An estimated 3.8million more savers are likely to be dragged into this higher rate taxpayer bracket during this financial year, according to analysis by Coventry Building Society.

What this means for savers? 

When savings rates were in the doldrums, the PSA seemed generous. Early last year, the best easy-access account paid just 0.5 per cent.

A basic-rate taxpayer would have needed £200,000 in an account to reach the £1,000 interest level allowed before the tax was due. This meant that most people didn’t need to think about tax on their savings at all.

Even for 40 per cent higher-rate payers, the sum you could save before breaching the allowance was £100,000.

The PSA was introduced in April 2016 by then chancellor, George Osborne

The PSA was introduced in April 2016 by then chancellor, George Osborne

But now, with the best easy-access rates paying as much as 3.88 per cent and the best fixed rates paying as high as 5.35 per cent the situation has changed.

In an account paying 3.88 per cent you’ll reach your personal savings allowance with £25,400 as a basic-rate payer and £12,700 as a higher-rate one.

The best one-year fixed rate savings deal currently pays 5.26 per cent. 

Someone using this account will exceed their annual allowance with a £19,000 pot as a basic-rate payer, or just £9,500 as a higher-rate one.

Last week, former pensions minister, Baroness Altmann called on the Chancellor to raise the tax thresholds on savings income to reflect higher interest rates.

‘It’s about the principle of rewarding rather than punishing savers who have had such a rough ride for so long,’ she said.

Anna Bowes, co-founder of savings website, Savings Champion, also believes it’s time that the Government looks to change the PSA.

‘The PSA has been ignored since its inception in April 2016,’ says Bowes.

‘The allowances appeared generous when launched – but as savings rates have increased the PSA is being used up with less and less cash on deposits.
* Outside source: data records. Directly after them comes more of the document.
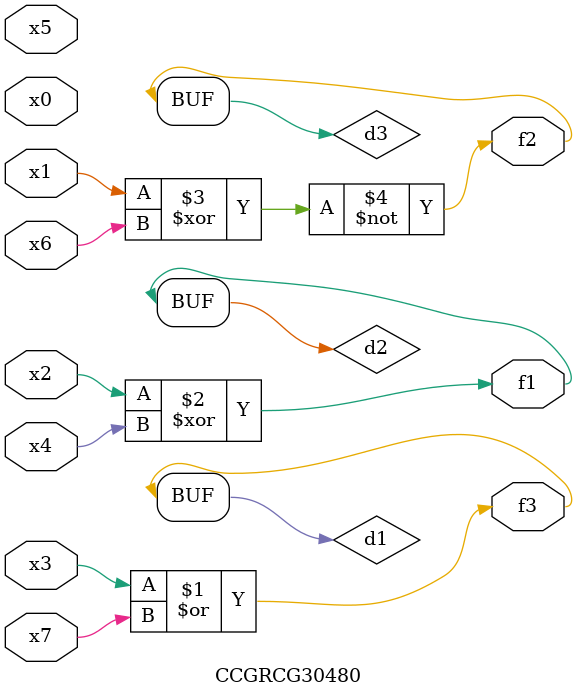
<source format=v>
module CCGRCG30480(
	input x0, x1, x2, x3, x4, x5, x6, x7,
	output f1, f2, f3
);

	wire d1, d2, d3;

	or (d1, x3, x7);
	xor (d2, x2, x4);
	xnor (d3, x1, x6);
	assign f1 = d2;
	assign f2 = d3;
	assign f3 = d1;
endmodule

</source>
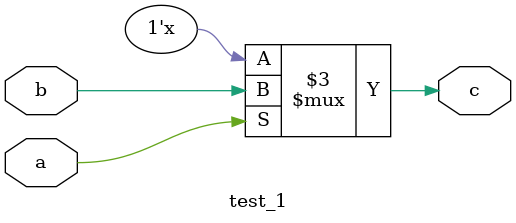
<source format=sv>
module test_1 (
    input a,b,
    output logic c
);

    always_comb begin
      // c=0; // comment for checking lint
        if(a)
        c=b;
    end

endmodule

</source>
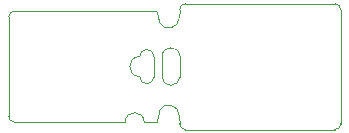
<source format=gbr>
G04 #@! TF.GenerationSoftware,KiCad,Pcbnew,5.1.4+dfsg1-1~bpo10+1*
G04 #@! TF.CreationDate,2019-12-19T14:53:47+01:00*
G04 #@! TF.ProjectId,qomu-board,716f6d75-2d62-46f6-9172-642e6b696361,rev?*
G04 #@! TF.SameCoordinates,Original*
G04 #@! TF.FileFunction,Profile,NP*
%FSLAX46Y46*%
G04 Gerber Fmt 4.6, Leading zero omitted, Abs format (unit mm)*
G04 Created by KiCad (PCBNEW 5.1.4+dfsg1-1~bpo10+1) date 2019-12-19 14:53:47*
%MOMM*%
%LPD*%
G04 APERTURE LIST*
%ADD10C,0.050000*%
%ADD11C,0.010000*%
G04 APERTURE END LIST*
D10*
X45150000Y-26630000D02*
G75*
G02X44650000Y-27130000I-500000J0D01*
G01*
X44650000Y-16479000D02*
G75*
G02X45150000Y-16979000I0J-500000D01*
G01*
X31515000Y-22680000D02*
X31515000Y-20920000D01*
X29744948Y-25590113D02*
G75*
G02X31492032Y-25994015I831536J-383648D01*
G01*
X30015000Y-22610000D02*
G75*
G03X31515000Y-22680000I750000J-35000D01*
G01*
X30015000Y-21130000D02*
X30015000Y-20990000D01*
X29745000Y-18010000D02*
G75*
G03X31492032Y-17605985I831484J383761D01*
G01*
X17525000Y-17100000D02*
X29525000Y-17100000D01*
X31492032Y-17605985D02*
X31500000Y-16980000D01*
X31500000Y-26630000D02*
X31492032Y-25994015D01*
X30015000Y-20990000D02*
G75*
G02X31515000Y-20920000I750000J35000D01*
G01*
X45150000Y-26630000D02*
X45150000Y-16979000D01*
X32000000Y-27130000D02*
X44650000Y-27130000D01*
X32000000Y-16480000D02*
X44650000Y-16480000D01*
X31500000Y-26630000D02*
G75*
G03X32000000Y-27130000I500000J0D01*
G01*
X31500000Y-16980000D02*
G75*
G02X32000000Y-16480000I500000J0D01*
G01*
X17025000Y-26000000D02*
G75*
G03X17525000Y-26500000I500000J0D01*
G01*
D11*
X29325000Y-22650000D02*
G75*
G02X28125000Y-22650000I-600000J0D01*
G01*
X29325000Y-20950000D02*
G75*
G03X28125000Y-20950000I-600000J0D01*
G01*
X28125000Y-20950000D02*
G75*
G03X28125000Y-22650000I0J-850000D01*
G01*
D10*
X28500000Y-26500000D02*
G75*
G03X26900000Y-26500000I-800000J0D01*
G01*
X28500000Y-26500000D02*
X29525000Y-26500000D01*
D11*
X29325000Y-20950000D02*
X29325000Y-22650000D01*
D10*
X17525000Y-17100000D02*
G75*
G03X17025000Y-17600000I0J-500000D01*
G01*
X17025000Y-17600000D02*
X17025000Y-26000000D01*
X17525000Y-26500000D02*
X26900000Y-26500000D01*
X30025000Y-21800000D02*
X30025000Y-21670000D01*
X30025000Y-21670000D02*
X30025000Y-21530000D01*
X30025000Y-21530000D02*
X30025000Y-21400000D01*
X30025000Y-21400000D02*
X30025000Y-21260000D01*
X30025000Y-21260000D02*
X30015000Y-21130000D01*
X29745000Y-18010000D02*
X29735000Y-17910000D01*
X29735000Y-17910000D02*
X29715000Y-17820000D01*
X29715000Y-17820000D02*
X29695000Y-17720000D01*
X29695000Y-17720000D02*
X29675000Y-17640000D01*
X29675000Y-17640000D02*
X29655000Y-17550000D01*
X29655000Y-17550000D02*
X29645000Y-17460000D01*
X29645000Y-17460000D02*
X29625000Y-17380000D01*
X29625000Y-17380000D02*
X29605000Y-17300000D01*
X29605000Y-17300000D02*
X29585000Y-17230000D01*
X29585000Y-17230000D02*
X29555000Y-17150000D01*
X29555000Y-17150000D02*
X29525000Y-17100000D01*
X29525000Y-26500000D02*
X29555000Y-26450000D01*
X29555000Y-26450000D02*
X29585000Y-26370000D01*
X29585000Y-26370000D02*
X29605000Y-26300000D01*
X29605000Y-26300000D02*
X29625000Y-26220000D01*
X29625000Y-26220000D02*
X29645000Y-26140000D01*
X29645000Y-26140000D02*
X29655000Y-26050000D01*
X29655000Y-26050000D02*
X29675000Y-25960000D01*
X29675000Y-25960000D02*
X29695000Y-25880000D01*
X29695000Y-25880000D02*
X29715000Y-25780000D01*
X29715000Y-25780000D02*
X29735000Y-25690000D01*
X29735000Y-25690000D02*
X29745000Y-25590000D01*
X30015000Y-22610000D02*
X30015000Y-22470000D01*
X30015000Y-22470000D02*
X30025000Y-22340000D01*
X30025000Y-22340000D02*
X30025000Y-22200000D01*
X30025000Y-22200000D02*
X30025000Y-22070000D01*
X30025000Y-22070000D02*
X30025000Y-21930000D01*
X30025000Y-21930000D02*
X30025000Y-21800000D01*
M02*

</source>
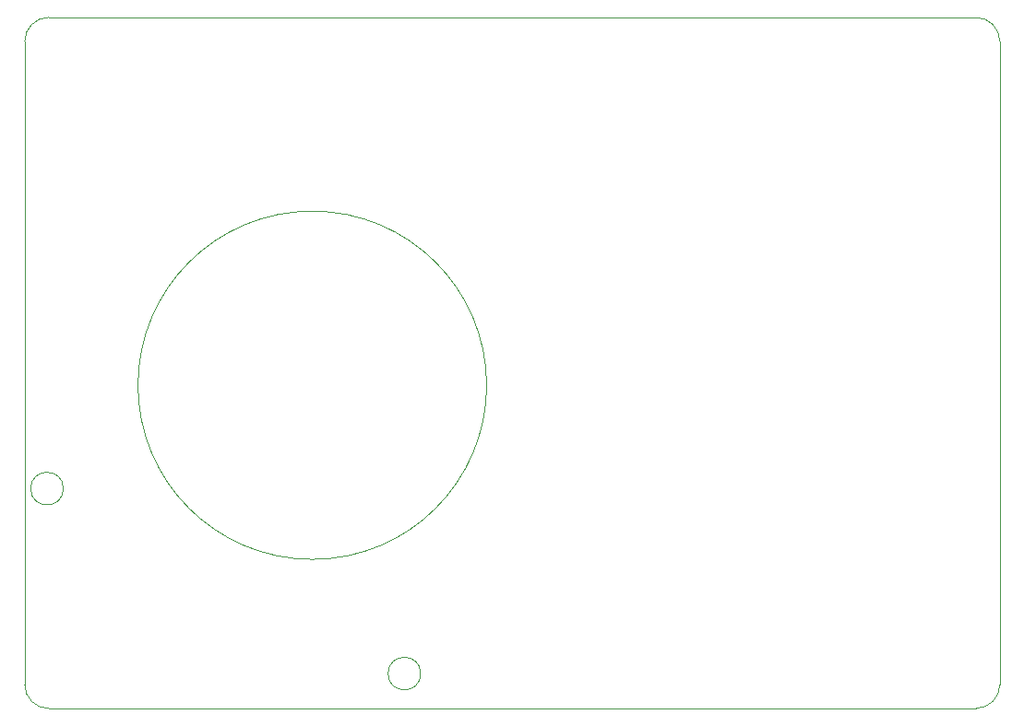
<source format=gbr>
%TF.GenerationSoftware,KiCad,Pcbnew,9.0.6-9.0.6~ubuntu24.04.1*%
%TF.CreationDate,2025-11-09T17:39:36+01:00*%
%TF.ProjectId,Planktoscope-Hat,506c616e-6b74-46f7-9363-6f70652d4861,rev?*%
%TF.SameCoordinates,Original*%
%TF.FileFunction,Profile,NP*%
%FSLAX46Y46*%
G04 Gerber Fmt 4.6, Leading zero omitted, Abs format (unit mm)*
G04 Created by KiCad (PCBNEW 9.0.6-9.0.6~ubuntu24.04.1) date 2025-11-09 17:39:36*
%MOMM*%
%LPD*%
G01*
G04 APERTURE LIST*
%TA.AperFunction,Profile*%
%ADD10C,0.050000*%
%TD*%
G04 APERTURE END LIST*
D10*
X155000000Y-95000000D02*
G75*
G02*
X152800000Y-97200000I-2200000J0D01*
G01*
X65500000Y-35900000D02*
G75*
G02*
X67700000Y-33700000I2200000J0D01*
G01*
X155000000Y-95000000D02*
X155000000Y-35900000D01*
X67700000Y-97200000D02*
G75*
G02*
X65500000Y-95000000I0J2200000D01*
G01*
X67700000Y-97200000D02*
X152800000Y-97200000D01*
X67700000Y-33700000D02*
X152800000Y-33700000D01*
X107900000Y-67500000D02*
G75*
G02*
X75900000Y-67500000I-16000000J0D01*
G01*
X75900000Y-67500000D02*
G75*
G02*
X107900000Y-67500000I16000000J0D01*
G01*
X152800000Y-33700000D02*
G75*
G02*
X155000000Y-35900000I0J-2200000D01*
G01*
X65500000Y-35900000D02*
X65500000Y-95200000D01*
%TO.C,J2*%
X69050000Y-76995000D02*
G75*
G02*
X66050000Y-76995000I-1500000J0D01*
G01*
X66050000Y-76995000D02*
G75*
G02*
X69050000Y-76995000I1500000J0D01*
G01*
X101850000Y-93995000D02*
G75*
G02*
X98850000Y-93995000I-1500000J0D01*
G01*
X98850000Y-93995000D02*
G75*
G02*
X101850000Y-93995000I1500000J0D01*
G01*
%TD*%
M02*

</source>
It’s time for a review.

‘Especially given the ongoing cost of living crisis which means that every penny counts.’

An estimated 3.8 million more savers are likely to be dragged into this higher rate taxpayer bracket during this financial year, according to analysis by Coventry Building Society.
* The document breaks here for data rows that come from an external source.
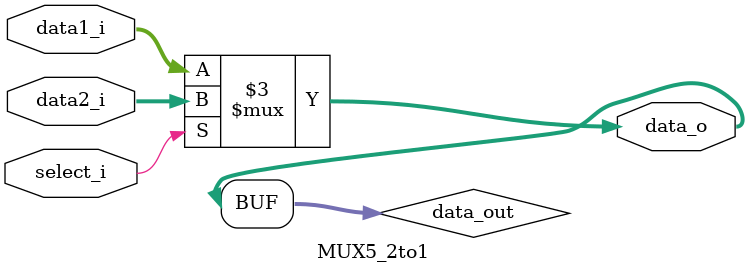
<source format=v>
module MUX5_2to1
(
	data1_i,
    data2_i,
    select_i,
    data_o
);

input	[4:0]	data1_i,data2_i;
input			select_i;
output	[4:0]	data_o;

reg		[4:0] 	data_out;

always@(*)
begin
  if(select_i)
    data_out = data2_i;
  else
    data_out = data1_i;
end

assign data_o = data_out;

endmodule
</source>
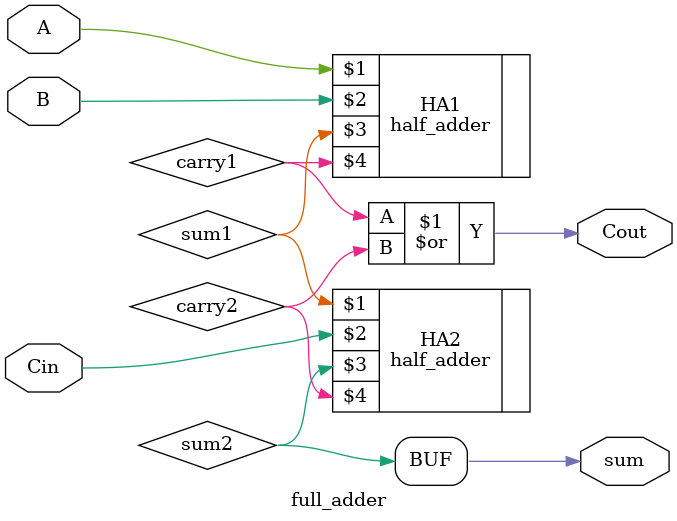
<source format=v>
module full_adder (
    input A,
    input B,
    input Cin,
    output sum,
    output Cout
);
    wire sum1, carry1, sum2, carry2;
    half_adder HA1(A, B, sum1, carry1);
    half_adder HA2(sum1, Cin, sum2, carry2);
    assign sum = sum2;
    assign Cout = carry1 | carry2;

endmodule
</source>
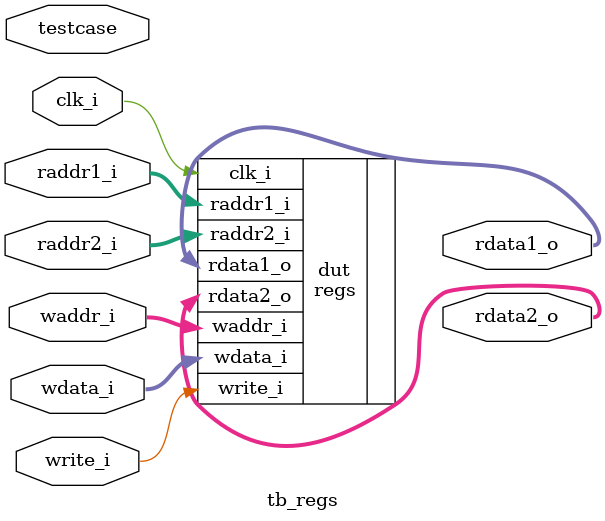
<source format=sv>
/*           __        _
 *  ________/ /  ___ _(_)__  ___
 * / __/ __/ _ \/ _ `/ / _ \/ -_)
 * \__/\__/_//_/\_,_/_/_//_/\__/
 * 
 * Copyright (C) Clément Chaine
 * This file is part of ECAP5-DPROC <https://github.com/cchaine/ECAP5-DPROC>
 *
 * ECAP5-DPROC is free software: you can redistribute it and/or modify
 * it under the terms of the GNU General Public License as published by
 * the Free Software Foundation, either version 3 of the License, or
 * (at your option) any later version.
 *
 * ECAP5-DPROC is distributed in the hope that it will be useful,
 * but WITHOUT ANY WARRANTY; without even the implied warranty of
 * MERCHANTABILITY or FITNESS FOR A PARTICULAR PURPOSE.  See the
 * GNU General Public License for more details.
 *
 * You should have received a copy of the GNU General Public License
 * along with ECAP5-DPROC.  If not, see <http://www.gnu.org/licenses/>.
 */

module tb_regs (
  input   int          testcase,

  input   logic        clk_i,     
  input   logic[4:0]   raddr1_i,  
  output  logic[31:0]  rdata1_o,  
  input   logic[4:0]   raddr2_i,  
  output  logic[31:0]  rdata2_o,  
  input   logic        write_i,   
  input   logic[4:0]   waddr_i,   
  input   logic[31:0]  wdata_i    
);

regs dut (
  .clk_i     (clk_i),
  .raddr1_i  (raddr1_i),
  .rdata1_o  (rdata1_o),
  .raddr2_i  (raddr2_i),
  .rdata2_o  (rdata2_o),
  .write_i   (write_i),
  .waddr_i   (waddr_i),
  .wdata_i   (wdata_i)   
);

endmodule // top

</source>
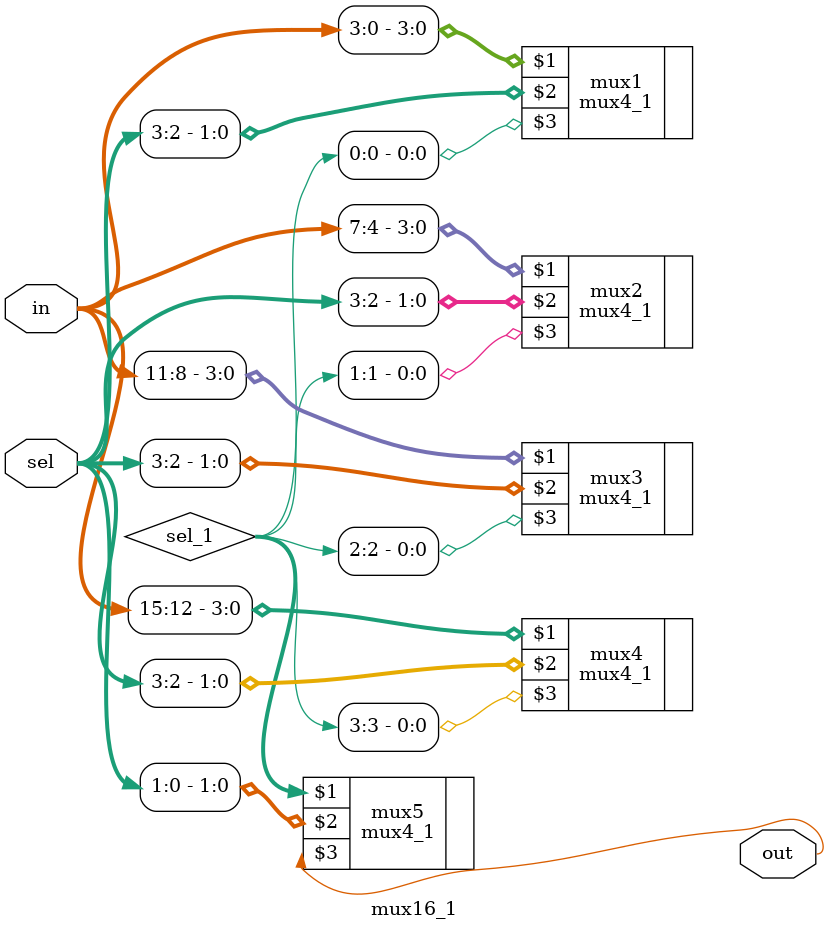
<source format=v>
module mux16_1(in,sel,out);
input [15:0]in;
input [3:0]sel;
output out;
wire [3:0] sel_1;
mux4_1 mux1(in[3:0],sel[3:2],sel_1[0]);
mux4_1 mux2(in[7:4],sel[3:2],sel_1[1]);
mux4_1 mux3(in[11:8],sel[3:2],sel_1[2]);
mux4_1 mux4(in[15:12],sel[3:2],sel_1[3]);
mux4_1 mux5(sel_1[3:0],sel[1:0],out);

endmodule

</source>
An estimated 3.8 million more savers are likely to be dragged into this higher rate taxpayer bracket during this financial year, according to analysis by Coventry Building Society.

How might the Government increase the PSA?

In April 2016, the top paying easy-access account was paying 1.45 per cent, according to Savings Champion.

This means basic rate tax paying savers would have needed a deposit of £68,966 to breach the £1,000 PSA, assuming you held no other savings accounts.

Today, they need a deposit of just over £25,000 to earn £1,000 in gross interest from the top paying easy-access accounts.

For the Government to achieve parity with when the allowance was introduced it would need to hike it by about 175 per cent.

This would see the basic rate PSA increased to £2,750 and for the higher rate taxpayers to £1,375.

Another potential way the Government might look to increase the allowance is to increase it in line with inflation.

Since the PSA was increased, inflation has risen by 31.81 per cent, according to This is Money’s inflation calculator.

If the Government were to increase the PSA in line with this, the basic rate PSA would rise to £1,320 and the higher rate basic allowance should rise to £660.

It is likely millions of extra savers will need to now fill in a tax return because of the PSA.

The PSA has also put cash Isas into sharper focus. Savers can squirrel away £20,000 each tax year away from the taxman.

This is likely to explain why a record £17.8billion poured into them in March and April 2023 and savers cotton on to a potential tax bill.